In another demo later that weekend in the same space, a fiesty Guy Fieri asked, “Has this been a party or what?” The answer was obvious. Expect the same one for 2012, and an essentially flawless five-for-five for the ever-burgeoning PBF&W dynasty.
• Catch this 22: To celebrate its 22nd b-day, Cibo Ristorante (649-8151) is dropping 22 percent off checks for anyone who mentions the anniversary all April long.
• Another tasty 22: Starting Earth Day (April 22), Whole Foods Market will no longer carry wild-caught fish rated red by Seafood Watch – and not just here, within swimming distance of the Aquarium, but nationally.

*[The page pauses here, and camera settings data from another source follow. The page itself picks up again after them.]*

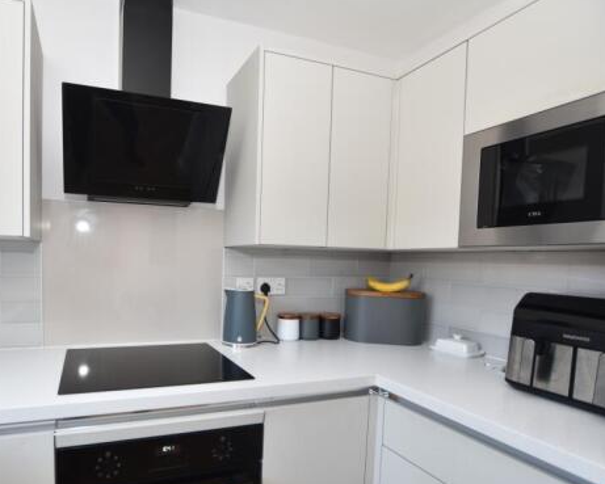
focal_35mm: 20
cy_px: 281
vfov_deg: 67.7
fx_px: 358
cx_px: 211
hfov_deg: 78.2
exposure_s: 1/20
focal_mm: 10
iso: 100
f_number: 3.5
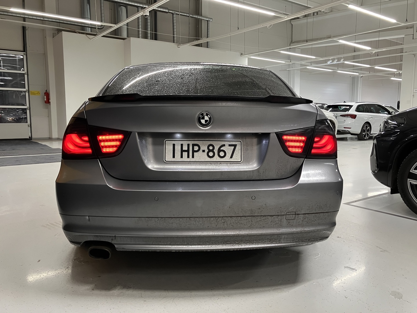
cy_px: 156
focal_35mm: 28
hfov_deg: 63.4
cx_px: 208
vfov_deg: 49.7
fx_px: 337
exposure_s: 1/50
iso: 160
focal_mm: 3.99
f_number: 1.8
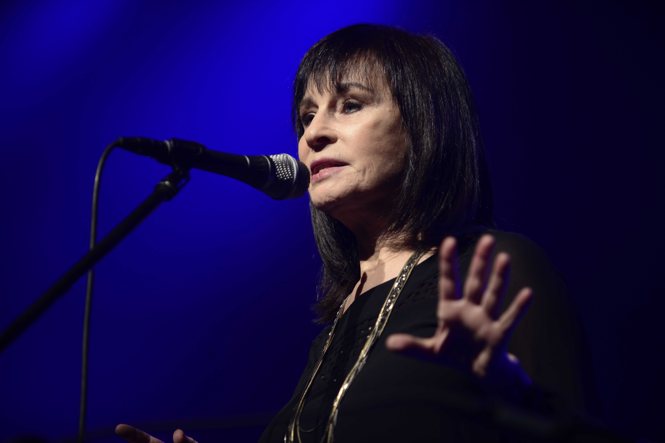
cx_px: 333
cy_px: 222
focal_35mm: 181
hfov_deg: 11.4
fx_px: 3343
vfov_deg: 7.6
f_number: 2.8
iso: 1250
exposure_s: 1/250
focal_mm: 180
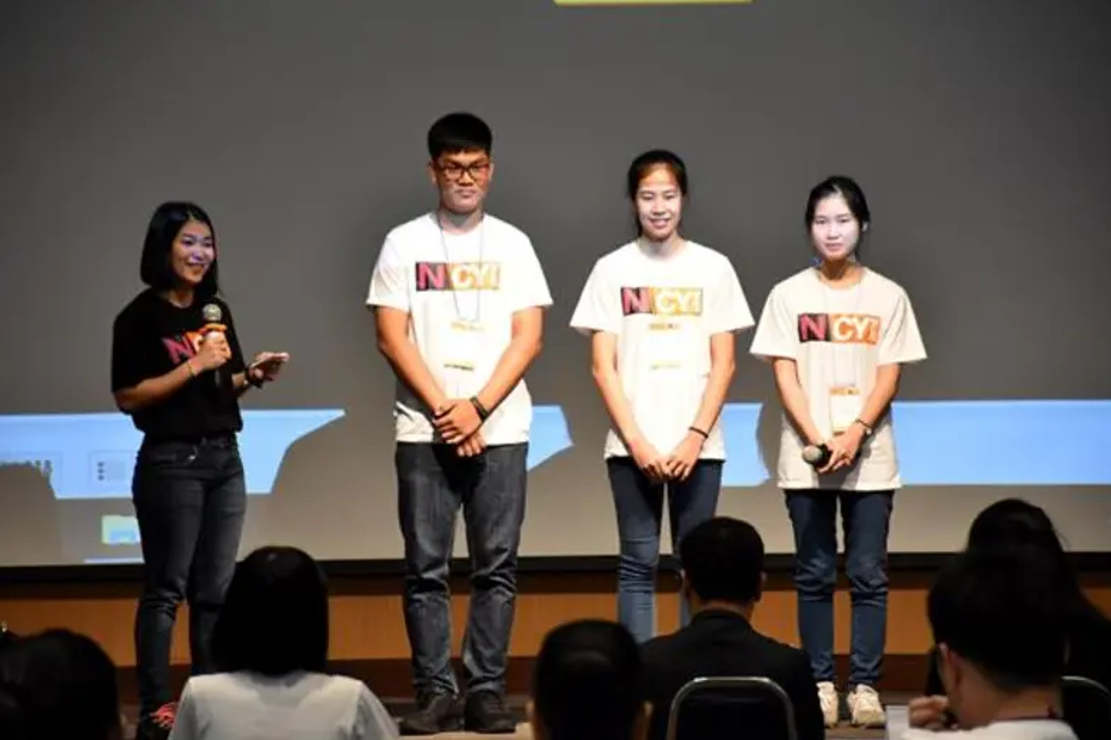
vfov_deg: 6.5
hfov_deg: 9.8
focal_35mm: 211
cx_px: 555
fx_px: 6511
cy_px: 369
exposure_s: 1/125
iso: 3200
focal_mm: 140
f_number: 5.6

• Hit p. 44 to check out Stuart Thornton’s review of celebrated foodie flick Jiro Dreams of Sushi, showing at Osio Cinemas starting Friday, April 6.

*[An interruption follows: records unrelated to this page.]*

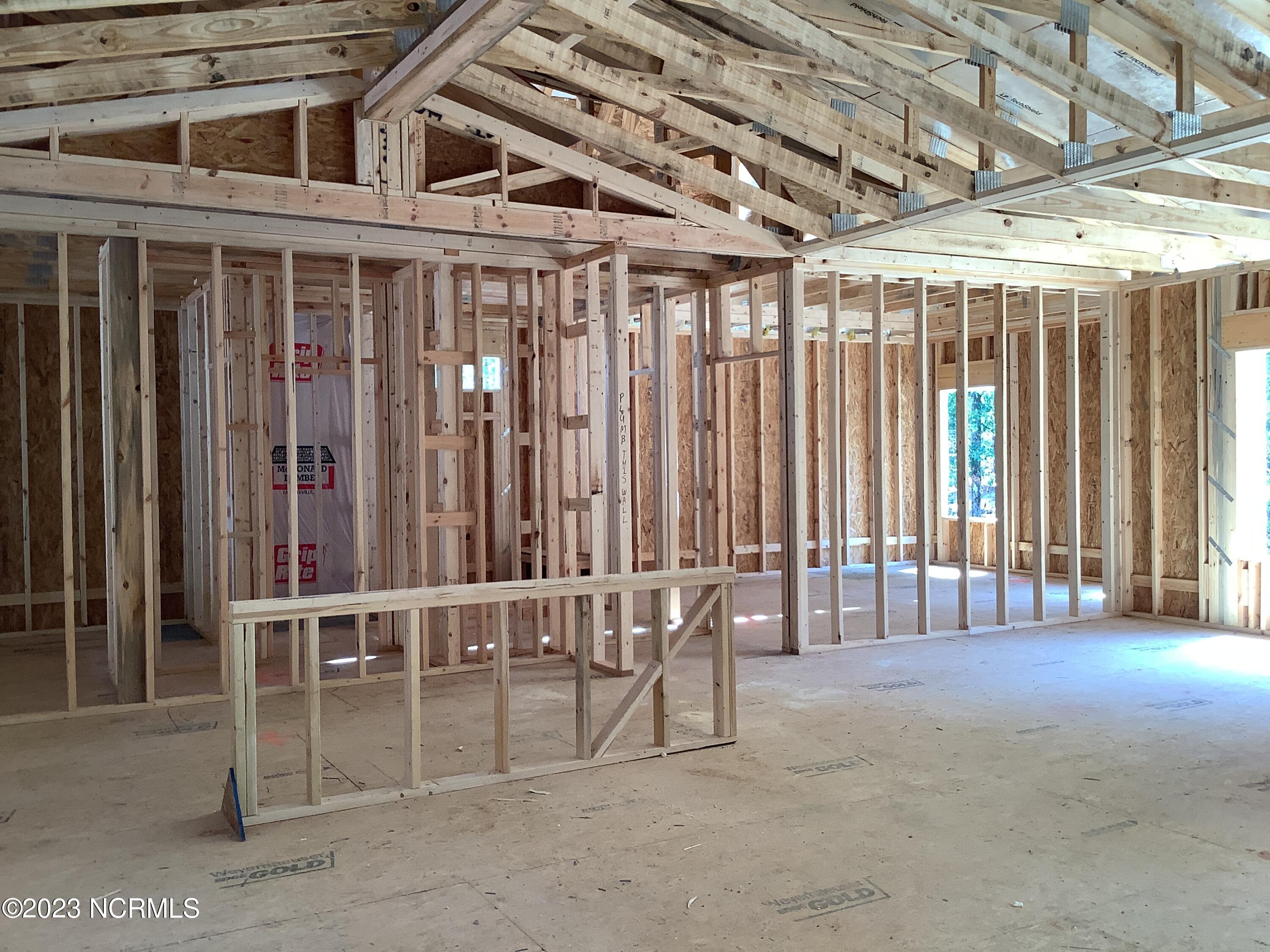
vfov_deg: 45.4
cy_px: 476
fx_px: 1137
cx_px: 635
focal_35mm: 31
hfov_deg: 58.4
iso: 64
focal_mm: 3.3
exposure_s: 1/60
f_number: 2.4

• Tasty collaboration as Esteban Restaurant and Joyce Winery get a wine dinner going 6pm Wednesday, April 11: crab salad, braised pork belly, roast duck, lamb roulade and goat cheese cake make up the five courses to pair with JW’s best (375-0176, $68++).
• Crossroads Carmel donated tix to the Iron Chef Dinner (which is already sold out) and Opening Night Reception at PBF&W (see story, this page) to the SPCA. Bid on them, get a write-off, and help your kitten karma at www.spcamc.org/auction.html.
• Bet you a kale chip I’m not alone in hoping the monthly Independent Marketplace at the Independent Sand City 4-9pm Thursday (April 5) is as cool as advertised – organic greens, sustainable meats and seafood, food carts, local jams and honey, art, live DJ action, beer and wine, Henry Miller Library books, records and film. Look for a report from its debut on the blog.
• April is National Poetry Month (and International Guitar Month, Keep America Beautiful Month, Child Abuse Awareness Month, National Anxiety Month, National Humor Month, National Welding Month and National Garden Month). Drop a haiku on the Wild Thyme Deli & Cafe (884-2414) Facebook page by April 30 and the best one wins a $40 gift certificate. As I heard from a 5-7-5 friend when I sent word the contest was go: “It is so-o on/ Good food puts me in the mood/ to woo with haiku.”
• From Wallace Stevens: “A poet looks at the world the way a man looks at a woman.”